It should also be noted that formal equality is too individualistic – it
elides group-based characteristics attributable to individuals and
requires victims to sue wrt comparator – can result in a levelling
down rather than a levelling up – Smith v Avdel Systems Ltd [1994].
• Alternative approach to formal discrimination – equality of
opportunity; equality of outcome; positive discrimination /
affirmative action.
• Equality of opportunity is a hybrid formal-substantive equality
starting point. Fredman (1997) says this is about levelling the
playing field eg providing educational opportunities but not quotas.

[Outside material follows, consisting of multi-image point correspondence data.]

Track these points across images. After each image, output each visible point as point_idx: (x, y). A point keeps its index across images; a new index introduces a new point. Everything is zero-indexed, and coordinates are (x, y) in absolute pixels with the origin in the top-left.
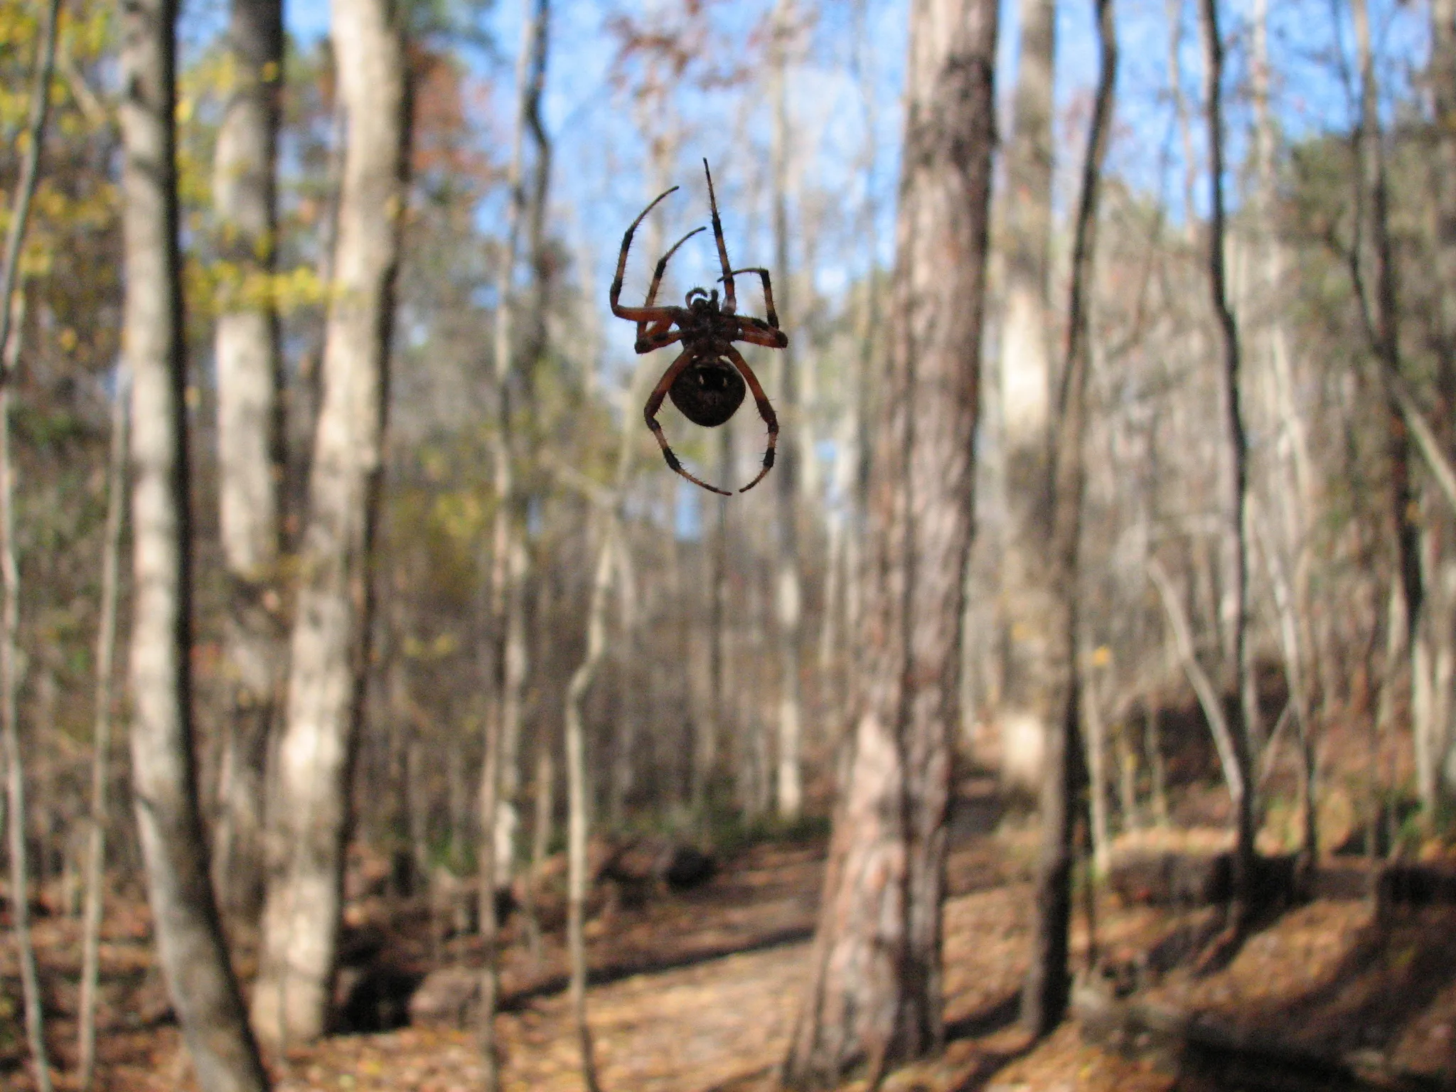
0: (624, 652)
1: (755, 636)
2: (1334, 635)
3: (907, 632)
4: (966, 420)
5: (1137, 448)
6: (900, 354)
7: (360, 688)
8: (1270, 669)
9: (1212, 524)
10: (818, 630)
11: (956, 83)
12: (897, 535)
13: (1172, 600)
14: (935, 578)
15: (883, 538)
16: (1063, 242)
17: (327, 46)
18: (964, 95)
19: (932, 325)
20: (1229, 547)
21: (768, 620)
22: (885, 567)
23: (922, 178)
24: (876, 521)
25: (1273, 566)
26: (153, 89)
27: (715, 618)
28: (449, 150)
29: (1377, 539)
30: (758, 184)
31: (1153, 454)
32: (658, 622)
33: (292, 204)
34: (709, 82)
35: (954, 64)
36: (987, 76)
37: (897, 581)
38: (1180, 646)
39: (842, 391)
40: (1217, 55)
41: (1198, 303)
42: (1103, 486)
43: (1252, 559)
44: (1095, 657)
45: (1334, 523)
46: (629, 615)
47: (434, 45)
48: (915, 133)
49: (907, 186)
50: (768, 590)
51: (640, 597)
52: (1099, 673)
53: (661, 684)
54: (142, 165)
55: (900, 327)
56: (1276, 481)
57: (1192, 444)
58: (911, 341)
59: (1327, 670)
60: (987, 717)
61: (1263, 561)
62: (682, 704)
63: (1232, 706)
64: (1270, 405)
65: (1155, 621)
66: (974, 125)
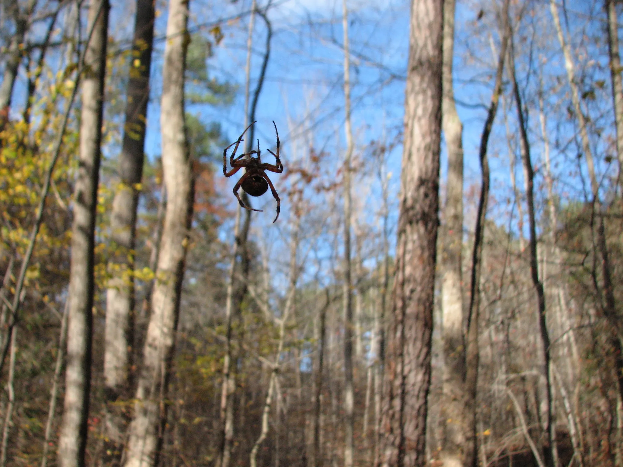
0: (277, 424)
1: (334, 419)
2: (592, 421)
3: (402, 426)
4: (427, 333)
5: (501, 337)
6: (399, 304)
7: (159, 444)
8: (563, 435)
9: (535, 372)
10: (362, 415)
11: (422, 190)
12: (398, 382)
13: (519, 409)
14: (413, 403)
15: (391, 383)
16: (468, 254)
17: (159, 160)
18: (426, 195)
19: (412, 291)
20: (542, 380)
21: (340, 411)
22: (392, 398)
23: (408, 228)
24: (389, 377)
25: (563, 392)
26: (88, 198)
27: (317, 410)
28: (209, 204)
29: (608, 377)
30: (339, 223)
31: (507, 340)
32: (291, 411)
33: (142, 225)
34: (319, 189)
35: (422, 182)
36: (436, 188)
37: (397, 403)
38: (523, 429)
39: (374, 311)
40: (531, 175)
41: (525, 278)
42: (486, 353)
43: (553, 391)
44: (485, 432)
45: (590, 371)
46: (279, 406)
47: (204, 160)
48: (406, 209)
49: (402, 232)
50: (340, 398)
51: (284, 400)
52: (486, 438)
53: (293, 439)
54: (81, 229)
55: (399, 291)
56: (563, 351)
57: (525, 336)
58: (403, 299)
59: (589, 438)
60: (437, 457)
61: (558, 391)
62: (301, 448)
63: (546, 453)
64: (559, 320)
65: (511, 413)
66: (430, 206)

This is the approach favoured by S3(d) EqA 2006, S149(1) EqA, as
well as by the Discrimination Law Review 2007 – to allow all to
make the most of their natural abilities. Cavanagh (2002) says this
is no good because all equality of opportunity amounts to is the
right to become unequal. There is the further issue that the right to
liberty is closely tied to the ‘right’ to inequality.
• If we accept Cavanagh’s contention that equality of
opportunity is conceptually hollow, what about equality of outcome?
Equality of outcome alone will not avoid indirect discrimination. The
reality in indirect discrimination cases is that the C must show
disparate effect on a certain group and the employer has the
chance to justify his actions. A strict equality of outcome approach
may not be able to deal with this – all subject to the same criteria
resulting in some sort of ‘objective’ selection.
• How about the positive discrimination model? This is
controversial and only really accepted in the disability context
where employers are required by law to make reasonable
adjustments for disabled employees – Archibald v Fife Council
[2004].
• Collins (2010): we should not dismiss the positive
discrimination model out of hand – more robust approach eg race
quotas could help to improve legitimacy of police and their
effectiveness in ethnic neighbourhoods.
Hepple (2014): this final round of anti-discrimination legislation is based
on far-reaching ‘transformative equality’.
Fredman (2015): notwithstanding its origins in labour law, anti-
discrimination law has now become a freestanding body of law – and is
there a freestanding right to not be discriminated against?